▶ Text section
◇ ◇ ◇
An improvised fighting vehicle is an ad hoc combat vehicle resulting from modified or upgraded civilian or military non-combat vehicle, often constructed and employed by civilian insurgents, terrorists, rebels, guerrillas, partisans, criminal organizations or other forms of non-state militias and irregular armies. Such modifications usually consist of grafting improvised armour plating and fixed weapons onto a utility vehicle or pickup truck.

Various militias and official militaries have improvised such vehicles ever since the introduction of the first automobiles into military service.

During the early days, the absence of a doctrine for the military use of automobiles or of an industry dedicated to producing them led to a great deal of improvisation in the creation of early armored cars and similar vehicles.

Later, despite the advent of arms industries in many countries, several armies still resorted to using ad hoc contraptions, often in response to unexpected military situations, or as a result of the development of new tactics for which no available vehicle was suitable.

The construction of improvised fighting vehicles may also reflect a lack of means for the force that uses them. This is especially true in developing countries, where various armies and guerrilla forces have used them (e.g. during the Toyota War), as they are more affordable than military-grade combat vehicles.

Early use 

An early improvised fighting vehicle was constructed for the British Army in Dublin during the Easter Rising in 1916. It was made from a three-ton Daimler truck commandeered from the Dublin Guinness brewery. An armoured body was mounted on the truck, built from the smokeboxes of several steam locomotives. The body had loopholes cut in it for riflemen to fire through and was painted with black spots that acted as dummy loopholes to confuse snipers. A steel box protected the truck driver and steel plating covered the truck radiator.

Construction took less than one day at the Great Southern Railways workshop. After the rising, the locomotive parts were returned to the railway and the truck returned to its owners.

World War II

SAS jeeps

Created during the North African Campaign of World War II, the Special Air Service specialised in carrying out hit-and-run attacks, in particular against Axis airfields. As no vehicle was adapted to this kind of mission, the SAS were forced to build their own. Heavily modified Lend-Lease jeeps became the trademark weapon of the SAS. The windscreens, and sometimes the bumper were removed, in order to save weight and permit an extra payload to be carried. The radiator grille bars were often removed to allow more airflow to better cool the engine in the hot desert climate. Different weapons arrays were carried, including different combinations of various Browning and Vickers K machine guns according to available supply.

The SAS jeeps were used during the whole North African Campaign, and later in Europe, where they were used for sabotage missions behind enemy lines.

British home guard

The Home Guard, an armed citizen militia of the British Army as a form of invasion defense, was often inadequately equipped throughout its existence, as the more valuable and modern equipment were issued to the regular British Army. As such, the Home Guard was often outfitted with obsolete or makeshift weapons and vehicles of dubious effectiveness. Among the improvised fighting vehicle developed for use by the Home Guard include the Armadillo, the Bison, the OXA, and the Standard Beaverette.

Soviet tractor tanks

An improvised Soviet armoured fighting vehicle, based on an STZ-5 agricultural tractor, manufactured in Odessa during the early stages of World War II. The NI tank's name is an abbreviation of "Na Ispug" (), which literally translates to "for fear". It was also called the "Odessa tank" and "terror tank". Another type of vehicle was KhTZ-16 (named after the Kharkiv Tractor Factory) based on the chassis of an STZ-3 tractor.
◇ ◇ ◇
▶ Task requirements
Reproduce the improvised fighting vehicles text word for word, starting at the words "Soviet tractor tanks" and stopping after "an STZ-3 tractor.".
◇ ◇ ◇
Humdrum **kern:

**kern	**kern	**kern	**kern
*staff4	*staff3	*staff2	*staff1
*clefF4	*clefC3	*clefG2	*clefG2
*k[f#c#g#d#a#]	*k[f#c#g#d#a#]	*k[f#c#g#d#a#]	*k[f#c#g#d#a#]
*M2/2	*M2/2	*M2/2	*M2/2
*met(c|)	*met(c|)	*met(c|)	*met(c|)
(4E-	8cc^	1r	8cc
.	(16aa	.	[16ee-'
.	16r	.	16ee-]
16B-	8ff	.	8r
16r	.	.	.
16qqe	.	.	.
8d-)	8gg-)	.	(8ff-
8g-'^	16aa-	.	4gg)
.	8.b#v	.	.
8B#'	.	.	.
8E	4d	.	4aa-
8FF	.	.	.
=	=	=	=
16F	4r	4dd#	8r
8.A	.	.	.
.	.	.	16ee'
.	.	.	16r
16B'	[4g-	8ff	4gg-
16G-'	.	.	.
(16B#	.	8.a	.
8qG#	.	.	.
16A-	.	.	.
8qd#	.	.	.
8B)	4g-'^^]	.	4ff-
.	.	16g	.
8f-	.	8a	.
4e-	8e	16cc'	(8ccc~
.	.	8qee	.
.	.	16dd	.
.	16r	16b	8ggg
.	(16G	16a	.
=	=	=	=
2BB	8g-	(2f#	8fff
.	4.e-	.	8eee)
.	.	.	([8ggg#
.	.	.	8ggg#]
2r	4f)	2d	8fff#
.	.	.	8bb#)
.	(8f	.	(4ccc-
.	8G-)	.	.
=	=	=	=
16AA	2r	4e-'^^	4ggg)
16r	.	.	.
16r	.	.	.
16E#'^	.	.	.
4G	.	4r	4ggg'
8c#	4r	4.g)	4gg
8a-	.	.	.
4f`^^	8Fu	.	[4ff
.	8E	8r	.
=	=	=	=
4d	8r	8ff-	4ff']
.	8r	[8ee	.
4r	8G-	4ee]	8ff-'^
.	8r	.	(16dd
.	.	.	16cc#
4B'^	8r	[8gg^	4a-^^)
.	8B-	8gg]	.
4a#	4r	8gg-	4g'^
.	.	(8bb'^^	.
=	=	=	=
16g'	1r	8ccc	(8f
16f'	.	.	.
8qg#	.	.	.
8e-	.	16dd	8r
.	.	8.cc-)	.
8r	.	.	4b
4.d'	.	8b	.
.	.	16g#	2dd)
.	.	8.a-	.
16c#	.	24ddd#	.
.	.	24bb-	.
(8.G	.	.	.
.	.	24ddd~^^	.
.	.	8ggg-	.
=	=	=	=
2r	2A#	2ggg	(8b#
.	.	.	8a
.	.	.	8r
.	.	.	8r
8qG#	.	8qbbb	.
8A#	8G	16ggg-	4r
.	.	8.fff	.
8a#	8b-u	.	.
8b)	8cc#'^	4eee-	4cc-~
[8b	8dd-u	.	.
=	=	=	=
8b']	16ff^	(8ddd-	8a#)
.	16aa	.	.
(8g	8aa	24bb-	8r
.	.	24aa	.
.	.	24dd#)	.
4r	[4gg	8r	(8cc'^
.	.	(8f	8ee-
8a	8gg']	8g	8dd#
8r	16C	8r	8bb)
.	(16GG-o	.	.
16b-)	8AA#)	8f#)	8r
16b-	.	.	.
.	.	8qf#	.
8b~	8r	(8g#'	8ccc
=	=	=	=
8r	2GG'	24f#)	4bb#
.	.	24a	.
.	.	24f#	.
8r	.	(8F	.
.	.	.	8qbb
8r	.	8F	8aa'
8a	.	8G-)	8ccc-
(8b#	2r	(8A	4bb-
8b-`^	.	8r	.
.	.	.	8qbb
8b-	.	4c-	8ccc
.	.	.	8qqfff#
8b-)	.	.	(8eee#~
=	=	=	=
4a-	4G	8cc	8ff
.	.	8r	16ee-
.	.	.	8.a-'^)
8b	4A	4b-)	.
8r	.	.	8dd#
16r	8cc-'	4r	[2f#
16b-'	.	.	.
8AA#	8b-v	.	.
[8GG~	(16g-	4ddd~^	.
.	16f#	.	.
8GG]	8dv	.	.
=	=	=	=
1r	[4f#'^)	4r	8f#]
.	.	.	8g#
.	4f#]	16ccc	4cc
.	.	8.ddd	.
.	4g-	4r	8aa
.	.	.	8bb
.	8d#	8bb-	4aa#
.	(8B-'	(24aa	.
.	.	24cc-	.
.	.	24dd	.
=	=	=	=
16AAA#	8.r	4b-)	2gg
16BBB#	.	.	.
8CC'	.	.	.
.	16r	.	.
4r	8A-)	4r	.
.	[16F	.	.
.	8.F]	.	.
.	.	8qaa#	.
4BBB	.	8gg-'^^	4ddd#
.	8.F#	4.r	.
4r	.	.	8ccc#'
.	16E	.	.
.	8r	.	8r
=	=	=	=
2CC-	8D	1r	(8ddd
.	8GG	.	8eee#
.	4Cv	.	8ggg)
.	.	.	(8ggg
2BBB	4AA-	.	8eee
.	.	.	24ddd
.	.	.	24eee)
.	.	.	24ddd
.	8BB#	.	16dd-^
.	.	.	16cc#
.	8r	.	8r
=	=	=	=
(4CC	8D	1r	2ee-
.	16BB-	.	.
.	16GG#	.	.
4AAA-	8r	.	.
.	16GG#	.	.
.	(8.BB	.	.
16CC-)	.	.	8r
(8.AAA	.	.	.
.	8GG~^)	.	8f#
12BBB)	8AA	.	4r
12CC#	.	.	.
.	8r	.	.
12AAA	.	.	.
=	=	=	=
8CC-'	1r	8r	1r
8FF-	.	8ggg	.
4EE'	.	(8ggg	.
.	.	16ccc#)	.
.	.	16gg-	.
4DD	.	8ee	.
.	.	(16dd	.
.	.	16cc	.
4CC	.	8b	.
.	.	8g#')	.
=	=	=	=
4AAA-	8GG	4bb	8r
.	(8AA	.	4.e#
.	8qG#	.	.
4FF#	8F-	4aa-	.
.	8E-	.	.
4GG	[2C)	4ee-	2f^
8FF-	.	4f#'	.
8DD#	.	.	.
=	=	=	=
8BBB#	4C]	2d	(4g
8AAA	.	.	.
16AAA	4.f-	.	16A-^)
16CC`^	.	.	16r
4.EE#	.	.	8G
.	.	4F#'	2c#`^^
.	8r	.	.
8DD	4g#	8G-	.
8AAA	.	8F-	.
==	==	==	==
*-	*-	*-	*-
◇ ◇ ◇
▶ Task answer
Soviet tractor tanks

An improvised Soviet armoured fighting vehicle, based on an STZ-5 agricultural tractor, manufactured in Odessa during the early stages of World War II. The NI tank's name is an abbreviation of "Na Ispug" (), which literally translates to "for fear". It was also called the "Odessa tank" and "terror tank". Another type of vehicle was KhTZ-16 (named after the Kharkiv Tractor Factory) based on the chassis of an STZ-3 tractor.